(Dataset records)
****************

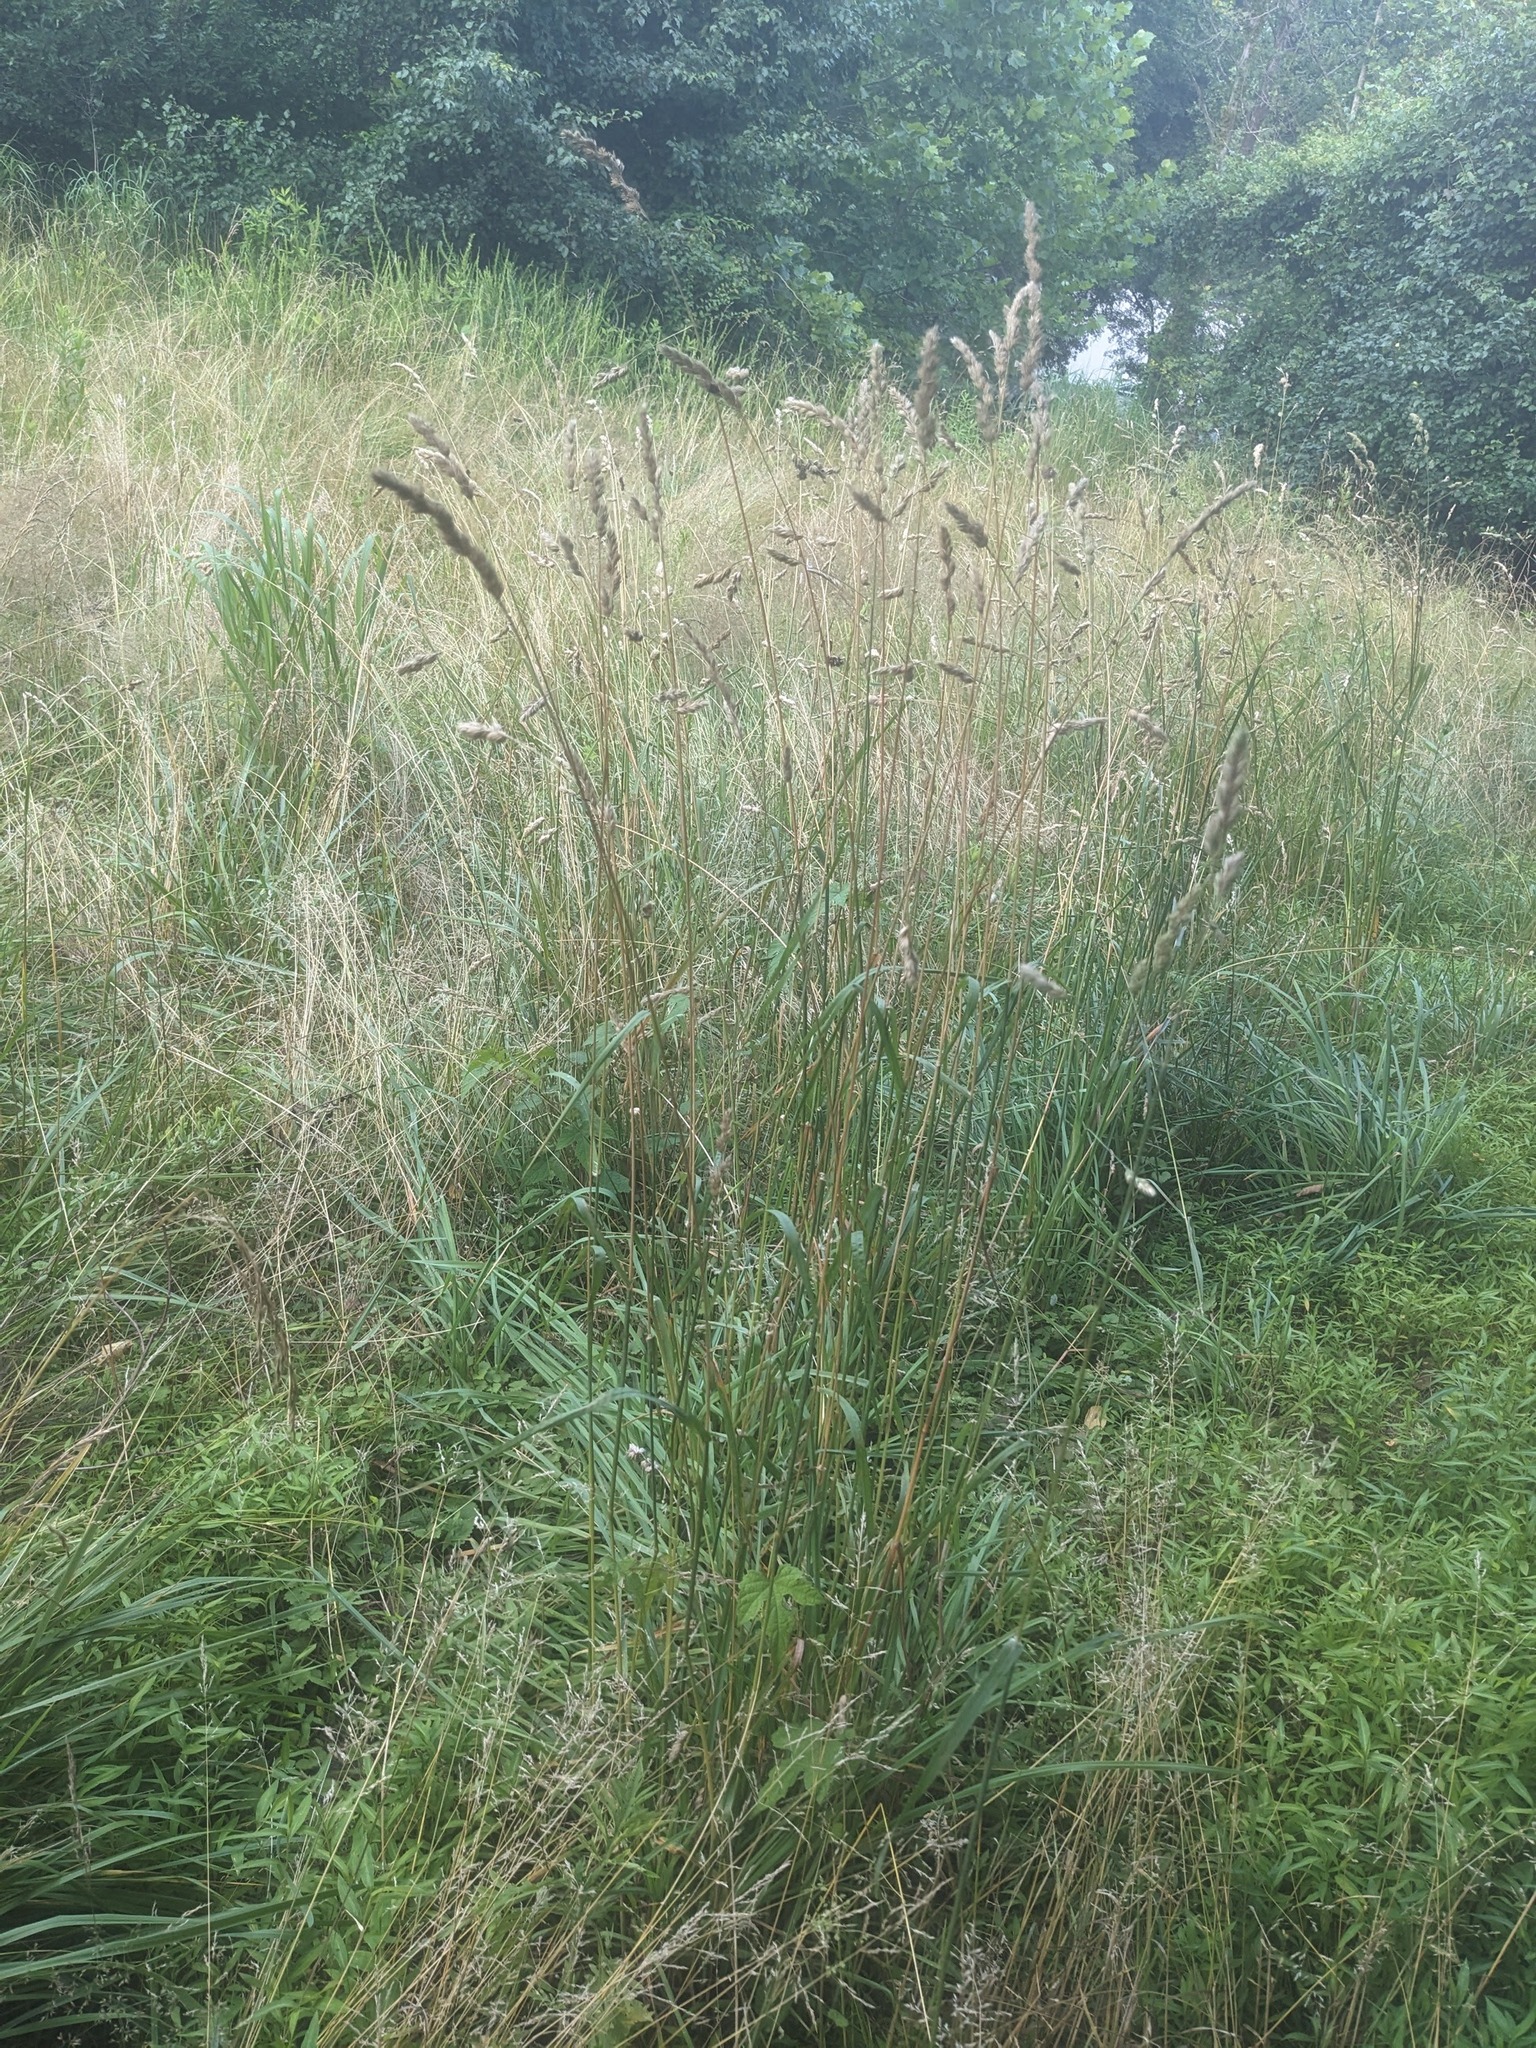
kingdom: Plantae
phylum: Tracheophyta
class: Liliopsida
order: Poales
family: Poaceae
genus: Dactylis
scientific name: Dactylis glomerata
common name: Orchardgrass
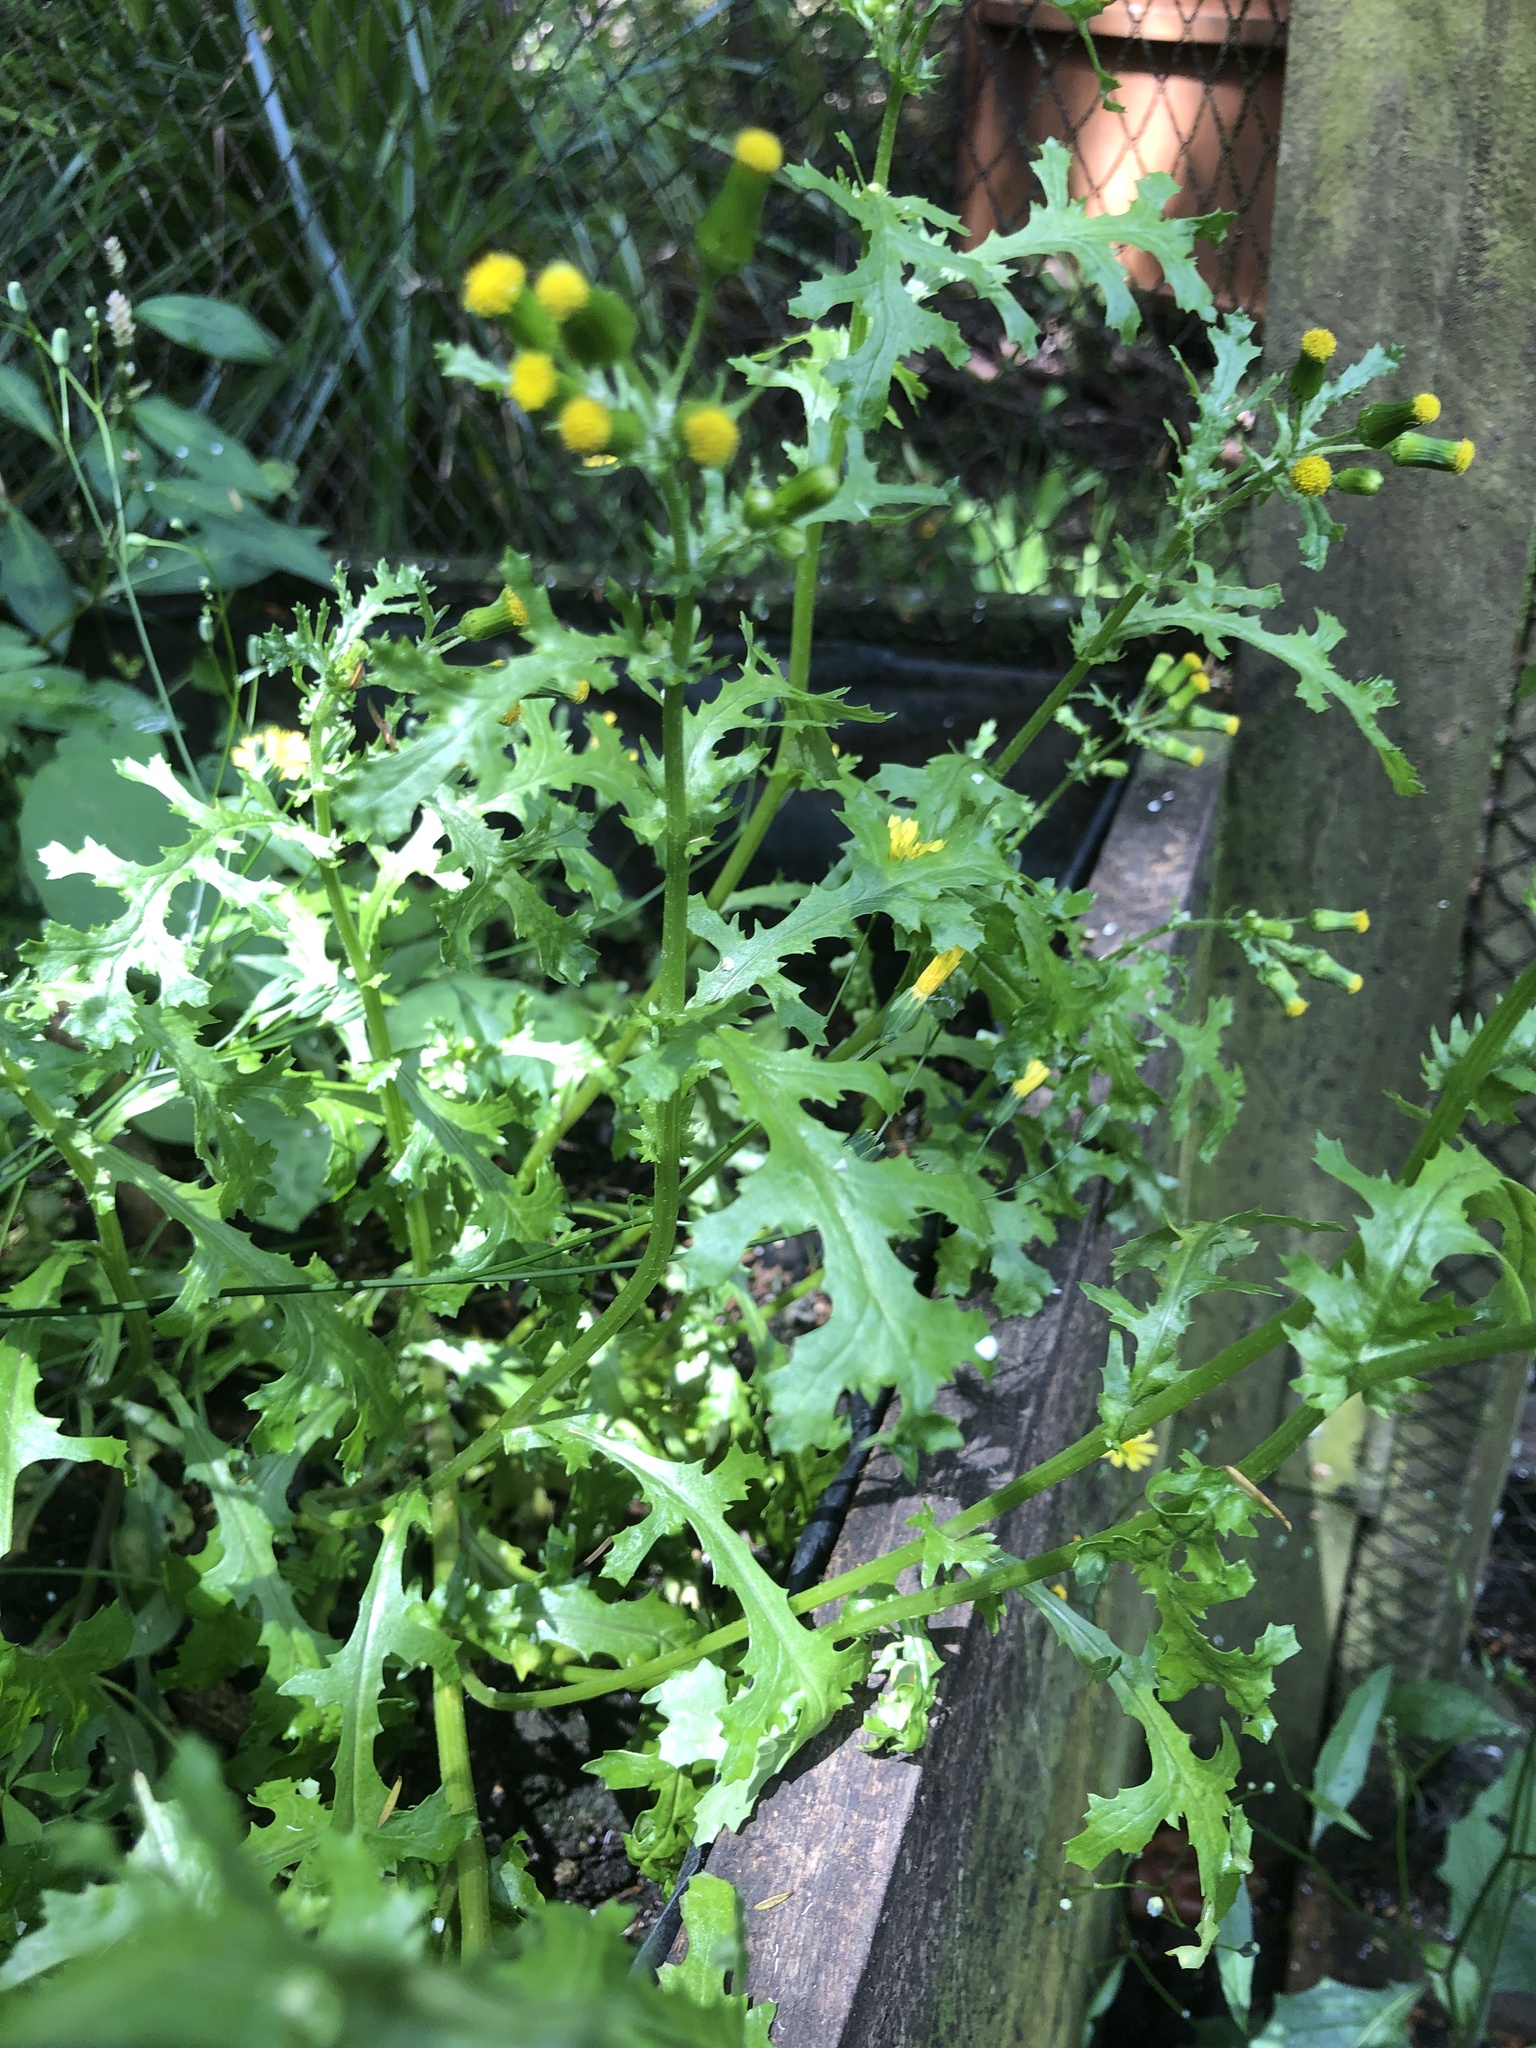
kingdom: Plantae
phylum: Tracheophyta
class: Magnoliopsida
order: Asterales
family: Asteraceae
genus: Senecio
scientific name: Senecio vulgaris
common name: Old-man-in-the-spring
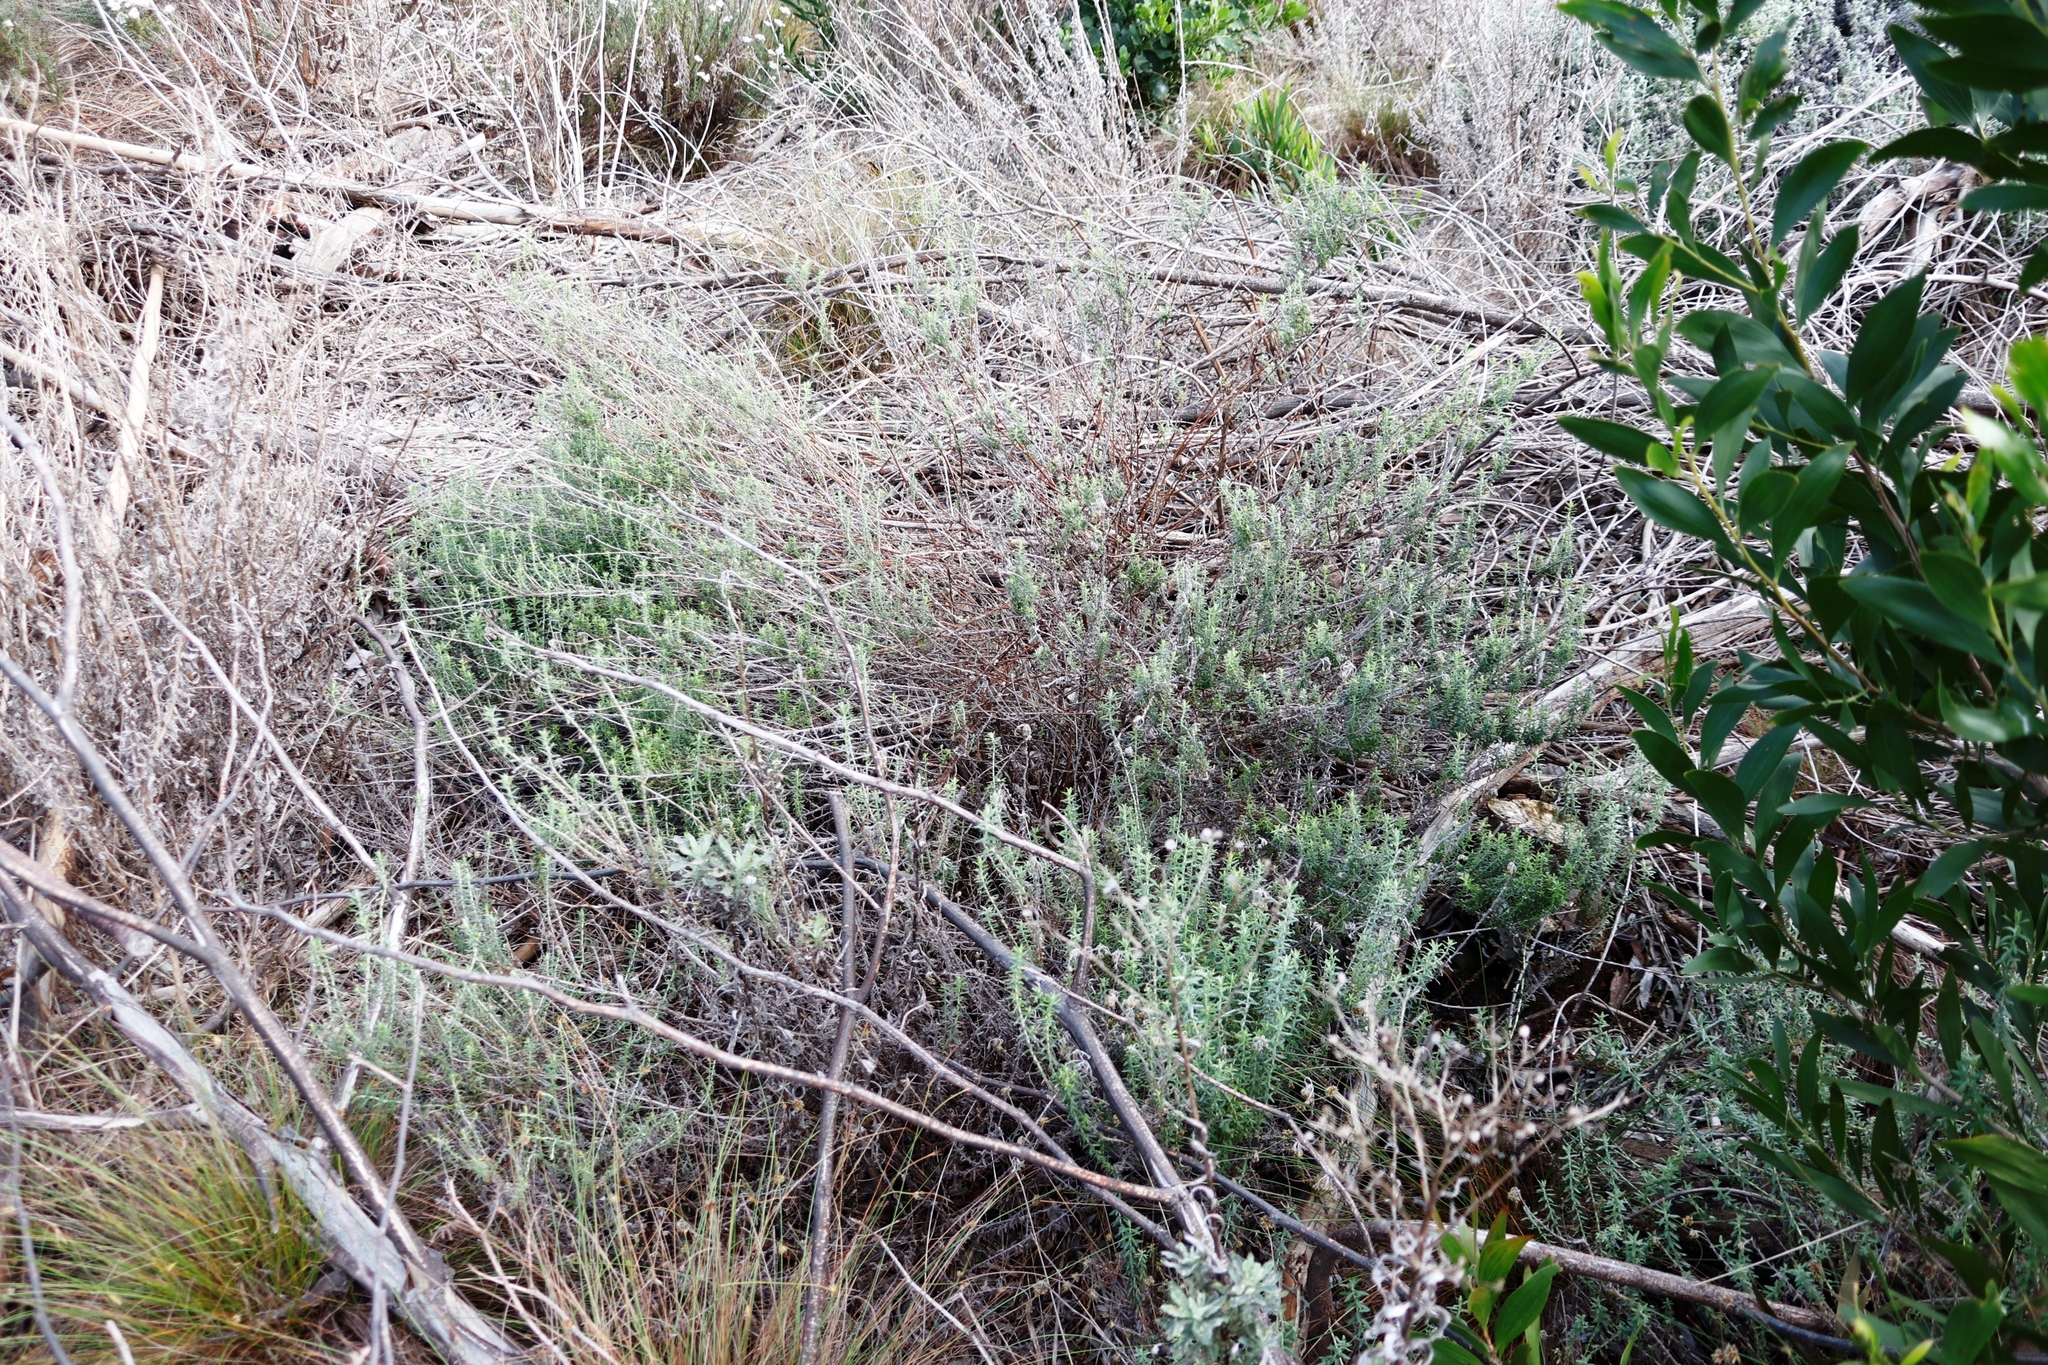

****************

• **INSTRUCTION**: Put every classification line from the records above into a numbered list, skipping any blank lines and leaving out the pictures.

• **COMPLETE ANSWER**:
1. kingdom: Plantae
2. phylum: Tracheophyta
3. class: Liliopsida
4. order: Poales
5. family: Poaceae
6. genus: Dactylis
7. scientific name: Dactylis glomerata
8. common name: Orchardgrass
9. kingdom: Plantae
10. phylum: Tracheophyta
11. class: Magnoliopsida
12. order: Asterales
13. family: Asteraceae
14. genus: Senecio
15. scientific name: Senecio vulgaris
16. common name: Old-man-in-the-spring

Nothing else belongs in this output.